SUPPLIED ENTRIES START
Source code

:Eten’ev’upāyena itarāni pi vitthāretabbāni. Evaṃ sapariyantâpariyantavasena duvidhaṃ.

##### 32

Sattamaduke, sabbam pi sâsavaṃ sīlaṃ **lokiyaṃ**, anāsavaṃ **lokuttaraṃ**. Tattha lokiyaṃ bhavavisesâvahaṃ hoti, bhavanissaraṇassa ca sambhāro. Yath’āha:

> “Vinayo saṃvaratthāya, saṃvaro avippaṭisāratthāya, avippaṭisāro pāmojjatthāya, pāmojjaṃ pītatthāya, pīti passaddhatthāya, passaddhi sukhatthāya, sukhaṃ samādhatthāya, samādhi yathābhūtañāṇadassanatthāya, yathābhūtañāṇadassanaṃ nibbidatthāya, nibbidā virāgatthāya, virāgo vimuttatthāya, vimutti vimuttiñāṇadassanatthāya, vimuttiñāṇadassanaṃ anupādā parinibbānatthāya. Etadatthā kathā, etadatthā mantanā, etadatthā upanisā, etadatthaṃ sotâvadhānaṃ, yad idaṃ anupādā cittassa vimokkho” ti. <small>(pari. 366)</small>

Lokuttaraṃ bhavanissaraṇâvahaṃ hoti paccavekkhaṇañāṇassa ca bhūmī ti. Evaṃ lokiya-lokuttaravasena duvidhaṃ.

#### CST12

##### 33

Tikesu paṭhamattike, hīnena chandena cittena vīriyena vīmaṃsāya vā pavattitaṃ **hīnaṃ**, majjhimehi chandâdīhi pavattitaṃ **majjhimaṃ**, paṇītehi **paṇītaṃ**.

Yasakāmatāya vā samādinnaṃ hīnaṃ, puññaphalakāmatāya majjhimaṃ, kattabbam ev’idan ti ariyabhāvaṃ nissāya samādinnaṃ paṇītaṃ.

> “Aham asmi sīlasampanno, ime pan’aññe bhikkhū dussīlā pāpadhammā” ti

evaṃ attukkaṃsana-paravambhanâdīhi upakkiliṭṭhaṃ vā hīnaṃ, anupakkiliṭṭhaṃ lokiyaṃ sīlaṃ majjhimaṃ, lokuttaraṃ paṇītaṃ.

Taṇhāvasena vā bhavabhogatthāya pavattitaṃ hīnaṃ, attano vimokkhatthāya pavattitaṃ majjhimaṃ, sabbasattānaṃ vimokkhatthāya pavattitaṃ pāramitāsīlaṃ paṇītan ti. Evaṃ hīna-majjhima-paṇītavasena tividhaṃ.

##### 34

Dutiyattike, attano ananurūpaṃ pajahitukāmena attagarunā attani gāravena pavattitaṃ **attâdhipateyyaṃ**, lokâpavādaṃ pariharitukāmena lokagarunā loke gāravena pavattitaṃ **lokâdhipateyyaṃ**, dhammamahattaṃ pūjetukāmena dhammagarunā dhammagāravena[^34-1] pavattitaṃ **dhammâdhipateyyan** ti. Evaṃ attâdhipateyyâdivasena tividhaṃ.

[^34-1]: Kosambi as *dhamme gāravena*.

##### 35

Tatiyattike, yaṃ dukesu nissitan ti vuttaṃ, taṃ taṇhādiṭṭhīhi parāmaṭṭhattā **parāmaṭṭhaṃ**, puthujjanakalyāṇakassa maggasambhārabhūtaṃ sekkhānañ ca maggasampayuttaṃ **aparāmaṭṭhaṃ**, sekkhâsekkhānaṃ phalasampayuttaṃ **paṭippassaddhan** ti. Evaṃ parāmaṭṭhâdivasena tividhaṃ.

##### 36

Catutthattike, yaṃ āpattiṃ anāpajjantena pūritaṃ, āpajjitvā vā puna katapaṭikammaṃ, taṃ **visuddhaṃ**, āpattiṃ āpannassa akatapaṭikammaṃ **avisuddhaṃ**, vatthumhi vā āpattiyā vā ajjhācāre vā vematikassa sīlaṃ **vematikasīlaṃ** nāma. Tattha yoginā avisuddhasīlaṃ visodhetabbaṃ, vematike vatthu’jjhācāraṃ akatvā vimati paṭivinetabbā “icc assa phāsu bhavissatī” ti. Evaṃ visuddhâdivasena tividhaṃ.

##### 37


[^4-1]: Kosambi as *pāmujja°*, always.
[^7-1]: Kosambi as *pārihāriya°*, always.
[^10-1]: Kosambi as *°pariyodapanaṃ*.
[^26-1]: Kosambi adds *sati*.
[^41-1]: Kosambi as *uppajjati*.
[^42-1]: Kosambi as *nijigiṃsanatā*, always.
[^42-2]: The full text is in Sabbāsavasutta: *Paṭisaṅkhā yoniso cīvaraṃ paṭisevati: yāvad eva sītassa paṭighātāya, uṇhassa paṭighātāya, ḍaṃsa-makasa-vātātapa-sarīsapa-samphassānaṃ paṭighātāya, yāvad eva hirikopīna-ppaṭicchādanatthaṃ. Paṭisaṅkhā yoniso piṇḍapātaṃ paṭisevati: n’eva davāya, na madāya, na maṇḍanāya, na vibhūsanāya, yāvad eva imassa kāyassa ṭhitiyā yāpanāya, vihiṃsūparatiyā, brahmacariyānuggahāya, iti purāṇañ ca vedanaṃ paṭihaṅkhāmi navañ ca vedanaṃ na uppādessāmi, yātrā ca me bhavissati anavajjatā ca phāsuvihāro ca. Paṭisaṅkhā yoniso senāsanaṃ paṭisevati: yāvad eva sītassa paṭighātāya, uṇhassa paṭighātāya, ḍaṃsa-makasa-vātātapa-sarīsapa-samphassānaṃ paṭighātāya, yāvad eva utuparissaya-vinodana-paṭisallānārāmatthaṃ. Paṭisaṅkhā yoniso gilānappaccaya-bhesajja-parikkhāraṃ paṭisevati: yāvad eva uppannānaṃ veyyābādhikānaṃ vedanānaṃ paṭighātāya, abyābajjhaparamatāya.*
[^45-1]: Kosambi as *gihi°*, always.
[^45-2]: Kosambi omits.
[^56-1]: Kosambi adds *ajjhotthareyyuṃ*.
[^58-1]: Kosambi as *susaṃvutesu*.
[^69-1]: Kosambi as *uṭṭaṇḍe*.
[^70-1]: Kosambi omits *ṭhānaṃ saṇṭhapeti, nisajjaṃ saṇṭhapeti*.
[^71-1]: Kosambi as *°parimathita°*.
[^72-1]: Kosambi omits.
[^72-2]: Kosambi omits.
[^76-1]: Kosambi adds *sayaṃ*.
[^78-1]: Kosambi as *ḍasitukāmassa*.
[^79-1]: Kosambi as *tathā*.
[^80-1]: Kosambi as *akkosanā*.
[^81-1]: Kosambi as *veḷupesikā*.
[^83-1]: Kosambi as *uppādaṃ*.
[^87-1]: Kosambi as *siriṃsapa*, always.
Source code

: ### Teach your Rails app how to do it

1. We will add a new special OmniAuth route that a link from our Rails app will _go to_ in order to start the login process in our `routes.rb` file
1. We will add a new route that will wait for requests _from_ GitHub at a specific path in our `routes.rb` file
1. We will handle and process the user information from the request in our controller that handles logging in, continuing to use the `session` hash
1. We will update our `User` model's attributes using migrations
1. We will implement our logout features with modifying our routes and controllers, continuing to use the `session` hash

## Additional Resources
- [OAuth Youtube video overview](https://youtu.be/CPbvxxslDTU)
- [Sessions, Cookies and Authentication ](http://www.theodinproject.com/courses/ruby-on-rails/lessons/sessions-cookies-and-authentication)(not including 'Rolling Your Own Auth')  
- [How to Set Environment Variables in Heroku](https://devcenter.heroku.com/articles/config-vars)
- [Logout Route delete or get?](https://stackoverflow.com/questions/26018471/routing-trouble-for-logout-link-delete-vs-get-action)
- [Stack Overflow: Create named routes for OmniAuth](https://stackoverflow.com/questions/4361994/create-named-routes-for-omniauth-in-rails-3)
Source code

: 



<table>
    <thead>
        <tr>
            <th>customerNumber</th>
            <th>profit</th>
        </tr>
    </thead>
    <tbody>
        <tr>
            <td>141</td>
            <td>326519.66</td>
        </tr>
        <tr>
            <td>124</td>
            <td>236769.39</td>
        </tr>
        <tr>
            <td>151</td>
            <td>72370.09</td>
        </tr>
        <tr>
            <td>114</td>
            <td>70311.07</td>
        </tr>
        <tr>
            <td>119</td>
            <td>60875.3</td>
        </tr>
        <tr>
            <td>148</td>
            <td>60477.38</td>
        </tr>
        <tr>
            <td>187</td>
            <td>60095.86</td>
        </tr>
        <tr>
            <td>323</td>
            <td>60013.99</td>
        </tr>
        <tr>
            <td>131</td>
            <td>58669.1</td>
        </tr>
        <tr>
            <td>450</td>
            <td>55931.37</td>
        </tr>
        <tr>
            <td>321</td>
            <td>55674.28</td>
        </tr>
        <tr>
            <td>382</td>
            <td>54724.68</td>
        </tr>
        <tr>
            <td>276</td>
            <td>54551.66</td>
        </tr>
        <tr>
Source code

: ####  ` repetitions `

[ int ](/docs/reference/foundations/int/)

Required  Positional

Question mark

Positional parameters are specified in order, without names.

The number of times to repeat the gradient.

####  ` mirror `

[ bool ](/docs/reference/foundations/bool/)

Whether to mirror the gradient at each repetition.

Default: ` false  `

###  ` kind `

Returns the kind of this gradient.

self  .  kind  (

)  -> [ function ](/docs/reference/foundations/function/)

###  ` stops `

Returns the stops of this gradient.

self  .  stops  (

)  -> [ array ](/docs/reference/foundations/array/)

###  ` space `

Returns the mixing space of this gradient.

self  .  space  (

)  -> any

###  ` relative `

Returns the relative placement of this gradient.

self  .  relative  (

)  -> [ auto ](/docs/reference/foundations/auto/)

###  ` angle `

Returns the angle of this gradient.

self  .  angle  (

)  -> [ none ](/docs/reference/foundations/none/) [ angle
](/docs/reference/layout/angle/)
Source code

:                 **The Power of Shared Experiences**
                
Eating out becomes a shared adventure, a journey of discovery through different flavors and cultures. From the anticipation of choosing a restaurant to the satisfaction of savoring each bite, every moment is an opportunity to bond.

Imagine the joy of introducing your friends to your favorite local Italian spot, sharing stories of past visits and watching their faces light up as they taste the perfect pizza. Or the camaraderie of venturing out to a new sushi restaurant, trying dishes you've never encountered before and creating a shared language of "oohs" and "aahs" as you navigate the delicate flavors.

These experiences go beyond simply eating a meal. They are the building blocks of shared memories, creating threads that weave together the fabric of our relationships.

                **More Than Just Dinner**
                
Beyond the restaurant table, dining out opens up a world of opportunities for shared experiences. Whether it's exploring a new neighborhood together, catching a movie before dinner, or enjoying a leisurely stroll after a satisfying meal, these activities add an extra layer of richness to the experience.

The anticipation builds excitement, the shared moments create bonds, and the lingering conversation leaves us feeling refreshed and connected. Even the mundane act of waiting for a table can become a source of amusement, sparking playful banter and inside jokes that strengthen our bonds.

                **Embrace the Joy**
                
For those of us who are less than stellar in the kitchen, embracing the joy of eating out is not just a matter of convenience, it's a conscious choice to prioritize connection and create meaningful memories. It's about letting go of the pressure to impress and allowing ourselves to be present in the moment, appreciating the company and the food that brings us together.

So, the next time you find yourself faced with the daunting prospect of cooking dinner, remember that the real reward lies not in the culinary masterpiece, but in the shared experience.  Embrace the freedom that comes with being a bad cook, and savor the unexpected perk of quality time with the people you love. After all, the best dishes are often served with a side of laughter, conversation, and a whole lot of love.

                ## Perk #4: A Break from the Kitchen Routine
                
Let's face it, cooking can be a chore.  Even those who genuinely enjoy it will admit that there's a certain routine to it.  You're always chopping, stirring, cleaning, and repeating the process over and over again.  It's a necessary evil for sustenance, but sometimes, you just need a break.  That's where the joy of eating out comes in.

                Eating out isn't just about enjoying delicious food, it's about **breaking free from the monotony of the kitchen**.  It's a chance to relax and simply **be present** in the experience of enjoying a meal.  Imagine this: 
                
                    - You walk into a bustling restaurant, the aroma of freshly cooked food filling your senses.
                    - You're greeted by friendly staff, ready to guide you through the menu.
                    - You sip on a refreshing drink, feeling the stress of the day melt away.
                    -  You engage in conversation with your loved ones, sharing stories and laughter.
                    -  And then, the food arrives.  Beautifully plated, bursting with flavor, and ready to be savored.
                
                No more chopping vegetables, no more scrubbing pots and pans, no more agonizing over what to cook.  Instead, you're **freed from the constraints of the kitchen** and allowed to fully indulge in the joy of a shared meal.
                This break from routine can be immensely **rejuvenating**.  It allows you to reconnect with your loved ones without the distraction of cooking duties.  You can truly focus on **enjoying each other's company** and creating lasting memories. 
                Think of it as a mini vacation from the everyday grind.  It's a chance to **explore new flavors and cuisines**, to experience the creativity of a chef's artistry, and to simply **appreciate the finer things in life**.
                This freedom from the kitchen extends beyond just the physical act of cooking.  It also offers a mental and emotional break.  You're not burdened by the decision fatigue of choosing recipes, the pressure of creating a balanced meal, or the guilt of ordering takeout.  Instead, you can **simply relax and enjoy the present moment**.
SUPPLIED ENTRIES END
→ **WHAT YOU WILL DO**:
Show each line in the data where the string "file" appears.

→ **TASK OUTPUT**:
1. We will add a new special OmniAuth route that a link from our Rails app will _go to_ in order to start the login process in our `routes.rb` file
1. We will add a new route that will wait for requests _from_ GitHub at a specific path in our `routes.rb` file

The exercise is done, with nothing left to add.